Even MDC leader Morgan Tsvangirai acknowledged as much in an interview soon after the elections. Mediation, it must be said, is what produced the first Zanu (PF) defeat since independence.
Yet acknowledging that mediation is the only game in town need not entail endorsing Mbeki's entire behaviour. His conduct is not beyond question, especially in the weeks that followed the elections. There is no doubt that Mbeki crossed the line between independence and appeasement when he not only remained silent when the Zimbabwean Election Commission refused to announce the results timeously, but also had the temerity to affectionately embrace Mugabe in the full glare of the world's media.
Instead of appeasing Mugabe, he could have phrased a rebuke in general terms, expressing disquiet about the delay in the announcement of the election results, as SA's government did eventually do.
Mbeki's failure to do this undermined his own mediation capacity by compromising his credibility with the MDC, whose leaders have recently called for his replacement as SADC mediator.
The erosion of Mbeki's legitimacy, however, does not undermine the viability of the mediation strategy itself. Rather, it merely underscores the necessity of political management and the importance of respecting the boundary between independence and appeasement.
Now that the presidential election results have been announced and a second-round election has been called, two scenarios are possible. First, the MDC could participate in the second round but insist that conditions are created for "free and fair" elections. Second, a negotiated resolution could be realised, as suggested by both Gwede Mantashe of the African National Congress and Simba Makoni, the former Zanu (PF) finance minister and losing presidential candidate, who holds the balance of power.

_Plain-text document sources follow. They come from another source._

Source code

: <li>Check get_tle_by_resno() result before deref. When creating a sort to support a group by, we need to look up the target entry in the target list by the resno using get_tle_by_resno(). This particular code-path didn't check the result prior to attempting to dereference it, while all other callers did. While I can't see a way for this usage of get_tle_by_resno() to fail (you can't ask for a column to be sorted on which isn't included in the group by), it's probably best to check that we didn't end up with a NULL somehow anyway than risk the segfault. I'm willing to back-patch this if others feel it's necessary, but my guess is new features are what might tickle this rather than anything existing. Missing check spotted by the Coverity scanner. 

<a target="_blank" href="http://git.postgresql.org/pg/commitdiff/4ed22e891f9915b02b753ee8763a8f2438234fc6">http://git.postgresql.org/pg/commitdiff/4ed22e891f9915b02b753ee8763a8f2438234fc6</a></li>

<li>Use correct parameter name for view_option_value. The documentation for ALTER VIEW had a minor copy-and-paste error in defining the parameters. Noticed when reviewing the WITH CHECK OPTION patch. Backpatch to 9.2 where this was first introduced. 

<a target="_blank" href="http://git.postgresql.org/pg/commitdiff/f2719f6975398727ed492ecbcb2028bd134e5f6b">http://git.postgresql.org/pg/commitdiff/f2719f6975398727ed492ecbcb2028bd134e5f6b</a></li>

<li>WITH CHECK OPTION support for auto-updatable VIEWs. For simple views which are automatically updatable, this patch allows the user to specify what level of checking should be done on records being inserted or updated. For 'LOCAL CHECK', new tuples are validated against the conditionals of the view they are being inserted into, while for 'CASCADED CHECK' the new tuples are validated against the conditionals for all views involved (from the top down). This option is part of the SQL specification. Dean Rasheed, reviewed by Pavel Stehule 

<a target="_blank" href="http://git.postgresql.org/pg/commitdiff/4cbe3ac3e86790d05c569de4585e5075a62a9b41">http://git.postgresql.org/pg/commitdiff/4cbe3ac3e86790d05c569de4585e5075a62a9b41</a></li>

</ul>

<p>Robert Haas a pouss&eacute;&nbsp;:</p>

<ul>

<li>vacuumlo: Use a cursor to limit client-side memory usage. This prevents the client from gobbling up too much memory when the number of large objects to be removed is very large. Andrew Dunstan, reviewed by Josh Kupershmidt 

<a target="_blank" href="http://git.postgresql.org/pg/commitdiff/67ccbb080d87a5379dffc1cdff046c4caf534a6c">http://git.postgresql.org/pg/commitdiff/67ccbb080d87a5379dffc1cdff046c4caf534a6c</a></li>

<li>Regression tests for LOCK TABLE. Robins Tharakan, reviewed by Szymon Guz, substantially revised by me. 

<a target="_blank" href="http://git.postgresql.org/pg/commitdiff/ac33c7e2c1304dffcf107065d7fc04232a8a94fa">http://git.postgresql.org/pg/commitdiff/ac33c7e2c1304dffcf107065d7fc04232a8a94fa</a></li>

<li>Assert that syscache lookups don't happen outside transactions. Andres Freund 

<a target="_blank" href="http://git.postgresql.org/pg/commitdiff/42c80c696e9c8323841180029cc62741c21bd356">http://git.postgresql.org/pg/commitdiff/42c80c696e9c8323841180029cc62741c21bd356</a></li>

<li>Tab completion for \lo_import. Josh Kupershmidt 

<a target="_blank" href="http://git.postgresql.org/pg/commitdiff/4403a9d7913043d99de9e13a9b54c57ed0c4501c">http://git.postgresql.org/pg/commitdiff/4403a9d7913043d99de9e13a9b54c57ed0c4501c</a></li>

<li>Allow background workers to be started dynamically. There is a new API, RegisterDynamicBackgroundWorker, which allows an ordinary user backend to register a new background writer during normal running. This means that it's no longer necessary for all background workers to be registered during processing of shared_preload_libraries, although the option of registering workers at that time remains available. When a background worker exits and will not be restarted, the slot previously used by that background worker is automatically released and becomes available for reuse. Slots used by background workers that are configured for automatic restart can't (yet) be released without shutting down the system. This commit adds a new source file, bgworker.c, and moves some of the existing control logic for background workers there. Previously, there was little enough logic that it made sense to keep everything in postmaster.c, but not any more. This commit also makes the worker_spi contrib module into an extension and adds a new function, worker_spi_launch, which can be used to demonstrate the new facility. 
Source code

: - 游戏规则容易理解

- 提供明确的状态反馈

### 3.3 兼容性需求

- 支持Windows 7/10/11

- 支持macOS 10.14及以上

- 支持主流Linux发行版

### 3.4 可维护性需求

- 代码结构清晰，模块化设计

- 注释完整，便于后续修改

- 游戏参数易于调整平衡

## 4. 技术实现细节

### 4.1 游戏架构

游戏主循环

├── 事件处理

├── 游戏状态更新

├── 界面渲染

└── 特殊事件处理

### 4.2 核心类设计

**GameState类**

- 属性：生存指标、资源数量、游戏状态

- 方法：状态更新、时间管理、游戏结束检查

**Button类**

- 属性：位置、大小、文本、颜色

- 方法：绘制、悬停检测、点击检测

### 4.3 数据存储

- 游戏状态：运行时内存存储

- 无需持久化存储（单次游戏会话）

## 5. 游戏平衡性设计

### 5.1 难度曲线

Either way a mediator is going to be required to facilitate these outcomes. And the only person capable of getting through Mugabe's front door in this regard is Mbeki.
One final remark is warranted. The reason that Zimbabwe is in its present mess is because pragmatism prevailed over justice at the dawn of its independence. The land question was sacrificed so as not to rock the political boat.
Yet the consequence of that decision manifested itself in the new millennium, when the autocratic Mugabe manipulated the issue to stay in power.
This is a lesson that must be learnt. Justice must not be sacrificed for short-term political gain, for it will ultimately come to haunt prospects for sustainable democratisation and development.
Habib is Deputy Vice-Chancellor: Research, Innovation and Advancement at the University of Johannesburg.